ファッションブランドは、数ある業種の中でも最もマーケティングにおけるイメージ戦略が重要な業種です。そして、そのイメージ戦略をデジタルマーケティングで行ってきたブランドは、常に消費者を引きつけることに成功しています。ここではデジタルマーケティングを実践してきた代表的なファッションブランドを挙げてみたいと思います。
1. BURBERRY
BURBERRYのデジタルマーケティングは、その明確さと一貫性から他のファッションブランドにも大きな影響を与えています。BURBERRYのデジタルマーケティングの始まりは、2006年にアンジェラ・アーレンツがCEOに就任してからのことです。アーレンツが行ったデジタルマーケティング戦略の大きな特徴は、以下の2点です。
1. ブランドアイデンティティの確立と若者への情報発信
アーレンツはまず、「BURBERRYはイギリスのコート作りから始まったブランド」であるということを前面に打ち出し、このブランドアイデンティティを全世界で統一しました。そして、他のブランドがターゲットとなる年齢層の絞り込みを行わない中、あえて「1990年以降に生まれた若者」にターゲットを絞り、そのターゲットに向けたデジタルマーケティングを展開したのです。
「ART OF THE TRENCH」「BURBERRY ACOUSTIC」「Vine」を使った広告」などは、その象徴的なデジタルマーケティング手法です。
2. リアルタイム性の追求
また、アーレンツが行ったもう一つの特徴的な戦略は、マーケティング戦略への消費者参加をリアルタイムで認めたことです。それまではファッションブランド、特に高級ブランドはリアルタイム性とは無縁な存在でした。
しかし、アーレンツはここにあえてリアルタイム性を持ち込み、「ファッションショーと販売の同時並行化」「ファッションショーとツイッターの融合」などのこれまでの常識では考えられなかった試みを行ったのです。
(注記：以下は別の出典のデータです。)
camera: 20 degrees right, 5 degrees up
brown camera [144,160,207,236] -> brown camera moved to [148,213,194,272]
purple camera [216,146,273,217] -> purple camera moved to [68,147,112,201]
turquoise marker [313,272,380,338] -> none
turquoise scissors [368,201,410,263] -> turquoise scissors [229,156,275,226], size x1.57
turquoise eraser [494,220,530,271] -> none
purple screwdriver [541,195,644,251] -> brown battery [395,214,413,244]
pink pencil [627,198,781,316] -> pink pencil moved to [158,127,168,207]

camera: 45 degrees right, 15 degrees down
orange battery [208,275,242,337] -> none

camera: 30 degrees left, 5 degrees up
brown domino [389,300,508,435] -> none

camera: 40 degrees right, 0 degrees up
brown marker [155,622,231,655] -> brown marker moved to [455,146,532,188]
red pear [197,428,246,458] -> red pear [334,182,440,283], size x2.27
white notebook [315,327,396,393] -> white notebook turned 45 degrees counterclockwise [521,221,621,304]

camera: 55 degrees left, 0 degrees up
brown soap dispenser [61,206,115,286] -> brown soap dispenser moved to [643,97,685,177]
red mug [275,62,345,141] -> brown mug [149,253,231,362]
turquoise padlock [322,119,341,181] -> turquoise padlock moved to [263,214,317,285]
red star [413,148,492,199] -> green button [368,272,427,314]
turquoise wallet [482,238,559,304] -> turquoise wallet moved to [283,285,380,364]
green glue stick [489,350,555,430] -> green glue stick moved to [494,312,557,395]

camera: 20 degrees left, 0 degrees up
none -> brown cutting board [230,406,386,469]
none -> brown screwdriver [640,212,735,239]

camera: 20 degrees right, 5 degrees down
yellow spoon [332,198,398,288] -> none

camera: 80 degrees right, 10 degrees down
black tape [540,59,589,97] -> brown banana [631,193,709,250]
このことが、BURBERRYがターゲットとした若者の興味を引き、今までなかった高級ブランドとしての地位を築くことに成功したと言えます。
2. RALPH LAUREN
RALPH LAURENもBURBERRYと並び、デジタルマーケティングをいち早く取り入れてきたブランドです。2006年には旗艦店の店頭のフロントウインドウをタッチパネル式とし、閉店後もそのタッチパネルから購入可能とするなど、画期的とも言えるデジタルマーケティングを展開してきました。
中でも、「RALPH LAUREN 4D」と呼ばれるホログラフィーと香りを使った「4D」のバーチャルショーは非常に有名です。これら以外でも「RL MAGAZINE」では「世界各国への冒険」を楽しめ、「RL Style Guide」では「各ライフスタイルに合ったRALPH LAURENを着こなすためのヒント」が掲載されるなど、その戦略は多彩です。
また、「RL Vintage」ではビンテージ品を取り扱うなど、常にデジタルマーケティングを追求してきた代表的なファッションブランドらしい戦略も各シーンで見られます。
以上、デジタルマーケティングを実践してきた代表的なファッションブランドを紹介してきました。現実(リアル)での体験がマーケティングの中心となっていたアパレル業界も、少しずつネットを取り入れたマーケティングも活発になってきています。ファッションブランドのデジタルマーケティング化は、今後も注目に値すると言えるのではないでしょうか。